Task directions:
Below are the records. List every line holding the word "CIRCLE".

Data records:
+-------+

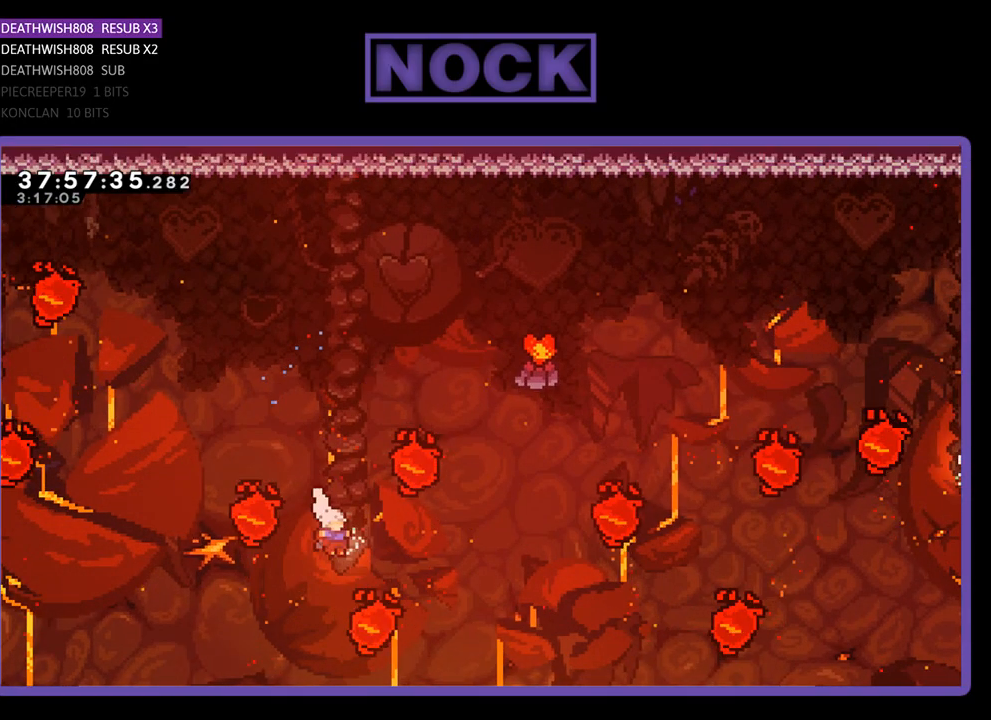
{"buttons": ["R2", "DPAD_UP"], "events": [[233, "DPAD_RIGHT", "up"], [433, "CIRCLE", "up"]]}
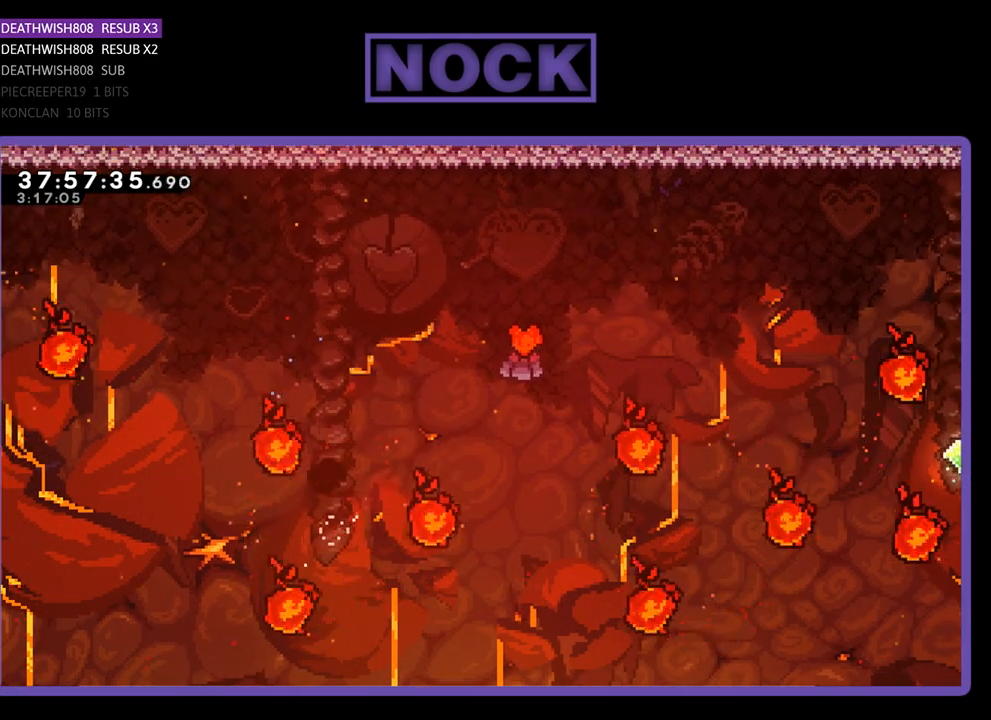
{"buttons": [], "events": [[133, "DPAD_UP", "up"], [133, "R2", "up"]]}
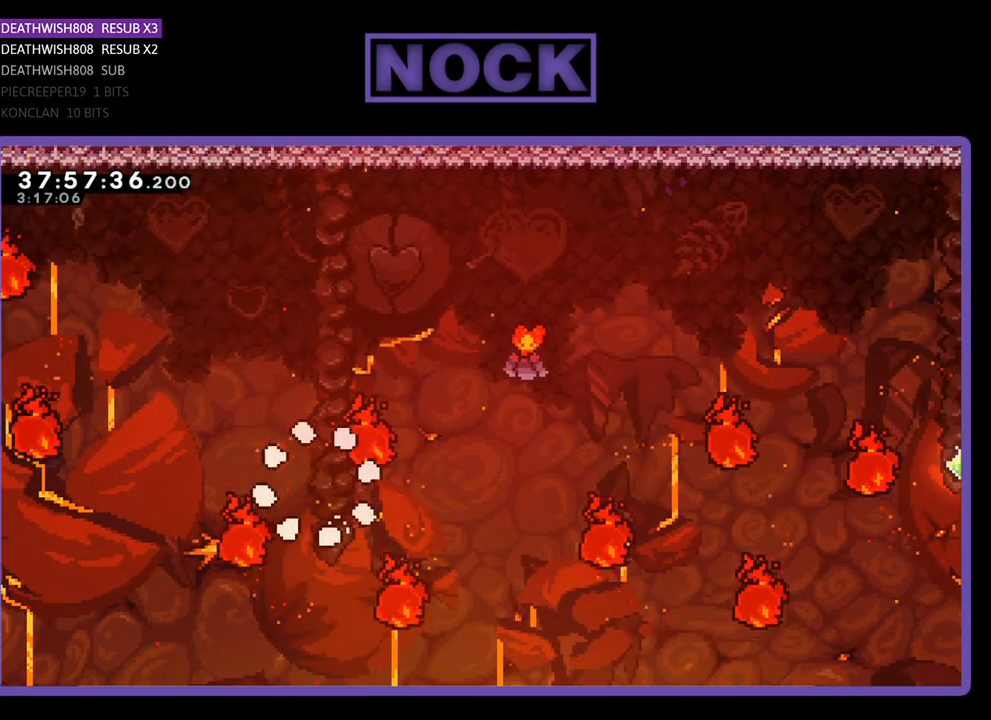
{"buttons": [], "events": []}
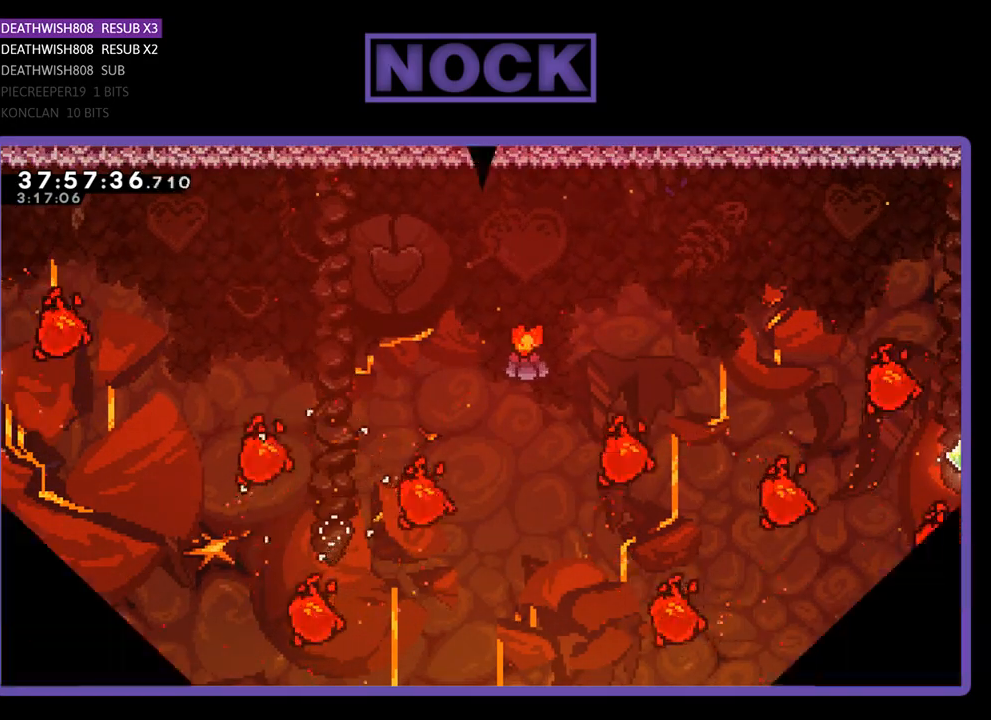
{"buttons": ["R2"], "events": [[133, "R2", "down"]]}
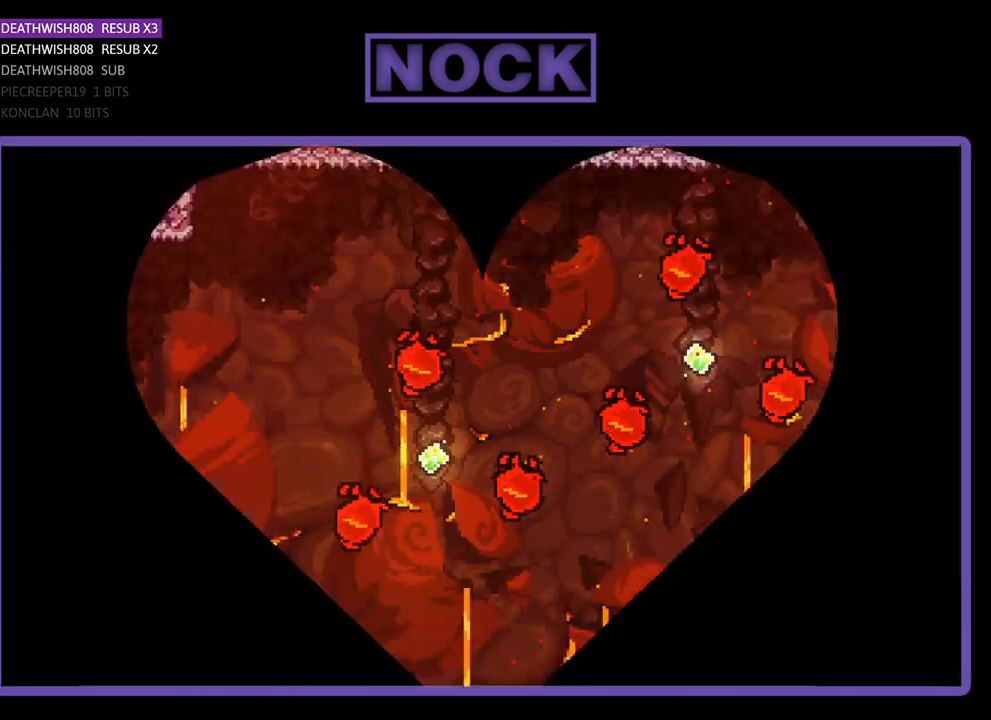
{"buttons": ["R2", "DPAD_RIGHT"], "events": [[67, "DPAD_RIGHT", "down"], [233, "DPAD_RIGHT", "up"], [467, "DPAD_RIGHT", "down"]]}
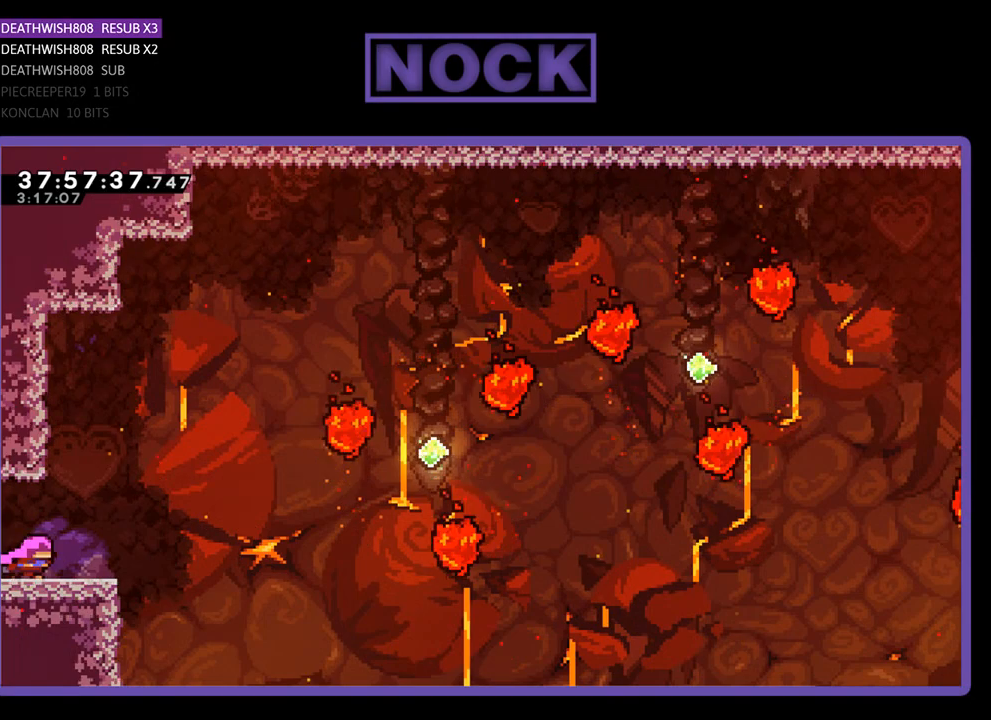
{"buttons": ["R2"], "events": [[133, "DPAD_RIGHT", "up"], [200, "DPAD_RIGHT", "down"], [433, "DPAD_RIGHT", "up"]]}
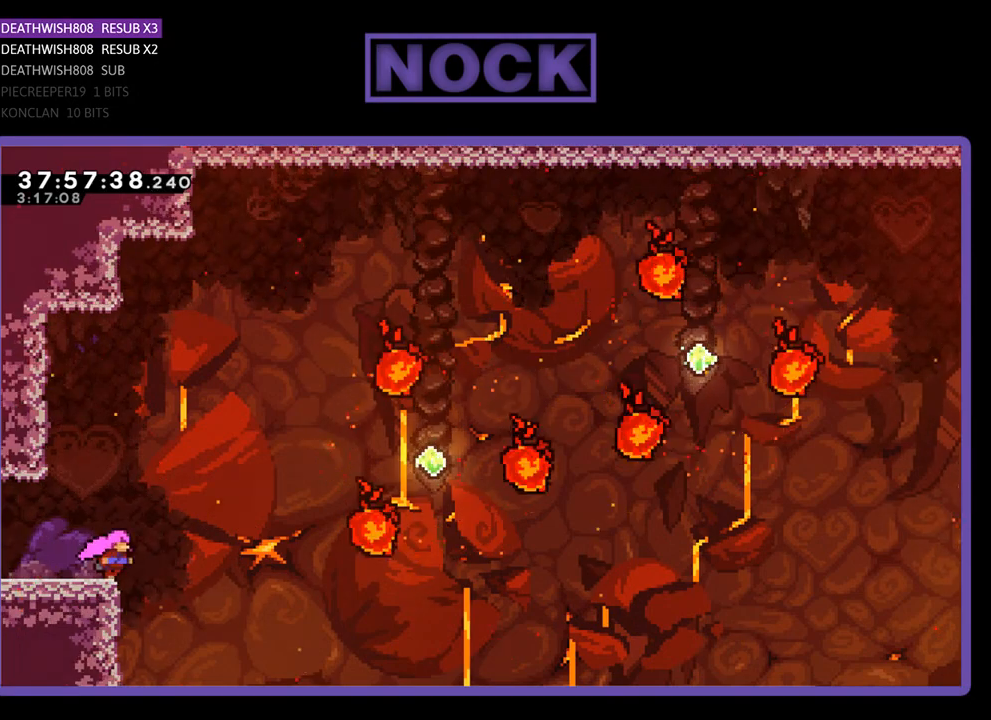
{"buttons": ["R2", "DPAD_UP", "DPAD_RIGHT"], "events": [[67, "DPAD_RIGHT", "down"], [100, "CROSS", "down"], [100, "DPAD_UP", "down"], [367, "CROSS", "up"]]}
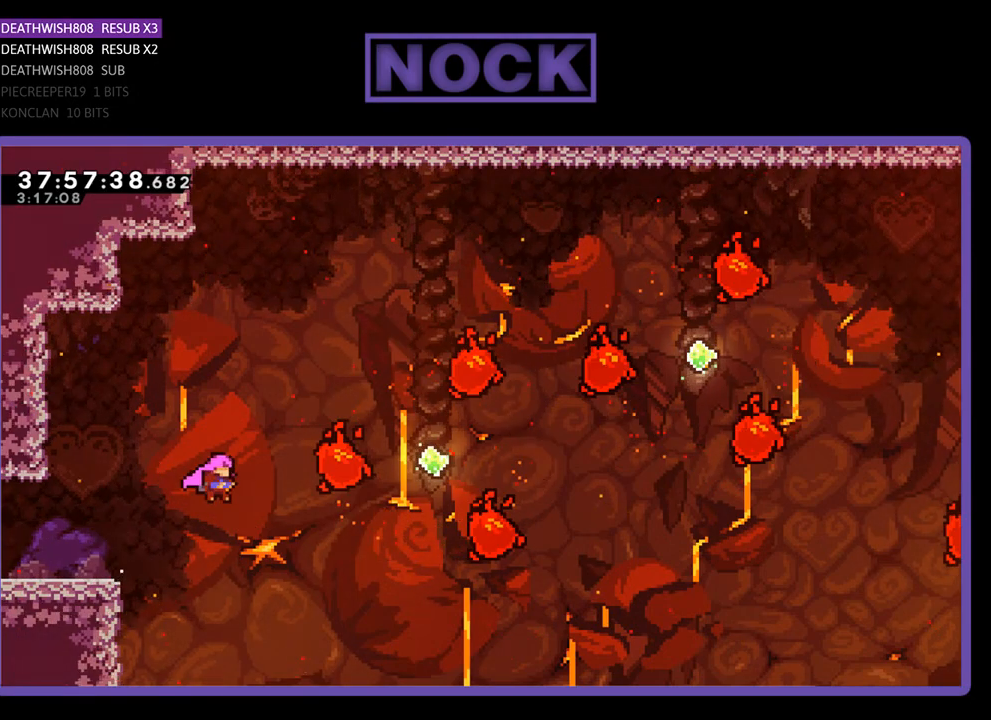
{"buttons": ["CIRCLE", "R2", "DPAD_UP", "DPAD_RIGHT"], "events": [[100, "CIRCLE", "down"], [300, "CIRCLE", "up"], [433, "CIRCLE", "down"]]}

+-------+

Output of the exercise:
{"buttons": ["R2", "DPAD_UP"], "events": [[233, "DPAD_RIGHT", "up"], [433, "CIRCLE", "up"]]}
{"buttons": ["CIRCLE", "R2", "DPAD_UP", "DPAD_RIGHT"], "events": [[100, "CIRCLE", "down"], [300, "CIRCLE", "up"], [433, "CIRCLE", "down"]]}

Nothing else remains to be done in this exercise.